LEAVE outside of a DO...LOOP is not a common problem, although I remember one user who intentionally did it because he thought that LEAVE would leave the dynamically enclosing DO...LOOP. One way to deal with that would be to let an unresolved LEAVE branch to an appropriate error throw (maybe "LEAVE unresolved (?DO ... LOOP missing)").


[r639] 2021-04-10 09:14:58 ruv replies:

requestClarification - Stack effect of LEAVE during compilation

it's simpler to implement a separate stack than to keep track of the latest do-sys in the data stack, make room for additional information by moving the closer-to-top stack iterms, and storing the leave information that.

Don't sure that a separate stack is simpler. The actual code is even less than your description:

: leave postpone 2r> cs-cnt n>r postpone ahead nr> drop ac+ ; immediate

And it's far less than the separate LEAVE-stack in cond.fs of Gforth.

A default branch for LEAVE — is an interesting solution. But it's a run-time error (and it leaks an item of the LEAVE-stack).

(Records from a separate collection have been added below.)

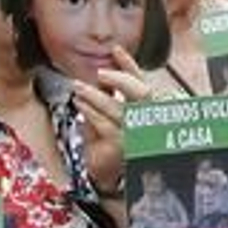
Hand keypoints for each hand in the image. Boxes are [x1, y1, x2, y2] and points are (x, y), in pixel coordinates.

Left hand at [74, 48, 152, 196]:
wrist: (114, 178)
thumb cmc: (112, 144)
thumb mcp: (114, 117)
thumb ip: (112, 98)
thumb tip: (102, 74)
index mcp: (149, 113)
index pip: (143, 83)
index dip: (130, 65)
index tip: (115, 50)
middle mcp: (148, 122)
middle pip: (141, 93)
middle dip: (121, 78)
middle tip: (100, 72)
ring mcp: (136, 135)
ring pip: (117, 108)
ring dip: (96, 95)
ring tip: (78, 86)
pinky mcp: (121, 146)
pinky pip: (104, 124)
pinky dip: (90, 112)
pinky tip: (80, 104)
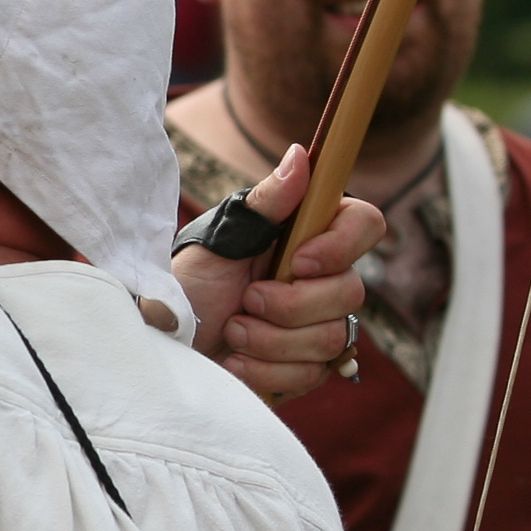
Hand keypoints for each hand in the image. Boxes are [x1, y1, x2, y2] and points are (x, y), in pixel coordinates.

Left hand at [172, 144, 387, 402]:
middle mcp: (322, 279)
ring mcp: (318, 326)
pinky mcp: (306, 369)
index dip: (341, 246)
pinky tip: (237, 361)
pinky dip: (265, 370)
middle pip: (350, 292)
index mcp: (307, 236)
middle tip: (244, 302)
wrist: (165, 343)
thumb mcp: (221, 240)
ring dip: (270, 340)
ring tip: (232, 331)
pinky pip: (311, 375)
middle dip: (288, 305)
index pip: (365, 224)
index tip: (298, 261)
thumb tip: (301, 155)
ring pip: (331, 339)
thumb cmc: (188, 285)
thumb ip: (266, 204)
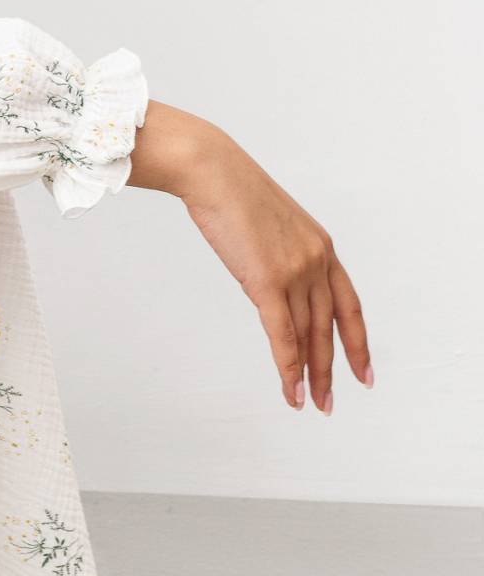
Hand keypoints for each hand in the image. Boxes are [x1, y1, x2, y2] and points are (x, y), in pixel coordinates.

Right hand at [179, 130, 373, 412]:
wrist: (213, 171)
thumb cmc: (231, 190)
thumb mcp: (270, 225)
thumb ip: (279, 255)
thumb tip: (270, 283)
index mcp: (321, 247)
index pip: (349, 305)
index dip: (357, 341)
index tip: (363, 371)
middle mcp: (317, 261)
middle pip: (330, 328)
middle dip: (332, 369)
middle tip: (330, 402)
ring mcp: (296, 271)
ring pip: (308, 336)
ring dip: (311, 375)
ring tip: (311, 403)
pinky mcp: (269, 281)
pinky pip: (283, 334)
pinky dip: (288, 366)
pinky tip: (290, 389)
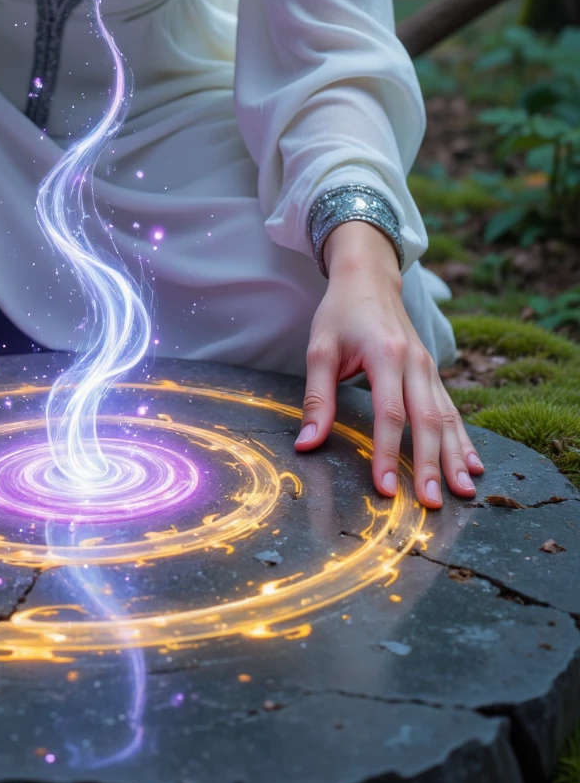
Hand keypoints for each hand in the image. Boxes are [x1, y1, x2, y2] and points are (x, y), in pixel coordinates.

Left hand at [294, 221, 483, 508]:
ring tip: (464, 493)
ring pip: (448, 418)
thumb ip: (317, 397)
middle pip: (427, 421)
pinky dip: (464, 440)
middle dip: (430, 465)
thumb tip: (307, 444)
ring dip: (456, 457)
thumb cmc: (341, 313)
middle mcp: (415, 363)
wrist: (370, 278)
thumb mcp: (320, 348)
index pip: (390, 413)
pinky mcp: (434, 374)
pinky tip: (474, 466)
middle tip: (433, 504)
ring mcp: (430, 368)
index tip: (386, 490)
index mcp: (386, 354)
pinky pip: (453, 410)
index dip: (386, 453)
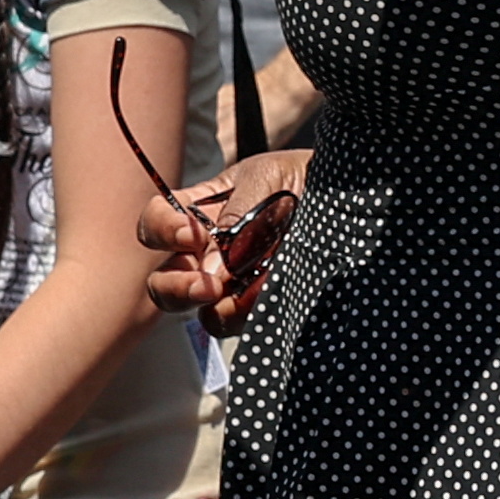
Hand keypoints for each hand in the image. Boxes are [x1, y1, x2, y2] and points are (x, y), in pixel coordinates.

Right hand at [137, 152, 304, 328]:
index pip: (155, 224)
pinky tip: (267, 293)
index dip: (162, 231)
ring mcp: (229, 282)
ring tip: (239, 290)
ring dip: (209, 305)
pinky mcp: (255, 305)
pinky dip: (245, 313)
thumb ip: (238, 213)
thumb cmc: (299, 178)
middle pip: (163, 280)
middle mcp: (206, 252)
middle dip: (176, 286)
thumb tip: (216, 267)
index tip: (191, 234)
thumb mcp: (267, 178)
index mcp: (198, 213)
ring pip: (194, 310)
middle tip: (209, 284)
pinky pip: (233, 321)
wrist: (345, 197)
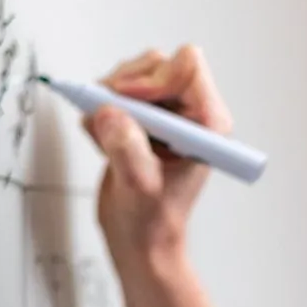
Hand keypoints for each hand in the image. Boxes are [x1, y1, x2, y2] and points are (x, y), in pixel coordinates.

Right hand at [84, 44, 234, 275]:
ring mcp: (164, 115)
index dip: (153, 78)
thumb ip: (127, 149)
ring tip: (104, 134)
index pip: (187, 66)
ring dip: (110, 98)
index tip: (128, 103)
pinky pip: (115, 94)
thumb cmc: (153, 223)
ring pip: (133, 75)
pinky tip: (102, 142)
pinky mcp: (141, 119)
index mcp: (206, 123)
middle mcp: (189, 113)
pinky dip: (100, 111)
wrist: (140, 241)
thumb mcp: (139, 187)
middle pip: (157, 64)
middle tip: (108, 115)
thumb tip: (109, 113)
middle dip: (126, 86)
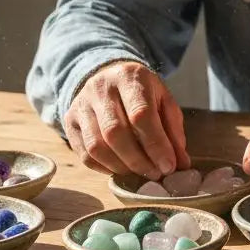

Whereas a system could also raise a compilation-time error.


[r640] 2021-04-15 07:34:17 AntonErtl replies:

requestClarification - Does the standard assume that DEFER was created with CREATE?

This reference implementation is designed to work with the reference implementation of DEFER, which uses CREATE. Actually the reference implementations of these two words and a few more were originally proposed as a unit.

Implementations (including reference implementations) usually have additional properties beyond the specified and intended behaviour, and this is an example.


[r641] 2021-04-15 10:29:49 ruv replies:

requestClarification - Does the standard assume that DEFER was created with CREATE?

Does the standard assume that DEFER was created with CREATE?

A short answer: the standard does not require a system to implement DEFER via CREATE. A consequence is that a standard program cannot assume that >BODY is applied to xt of a word that is created with DEFER, or that DOES> can change its behavior.


[r642] 2021-04-15 12:47:32 ruv replies:

proposal - Reference implementations are not normative

Agree. Just for reference: another proposal also removes the part concerning "it must exhibit the same behavior".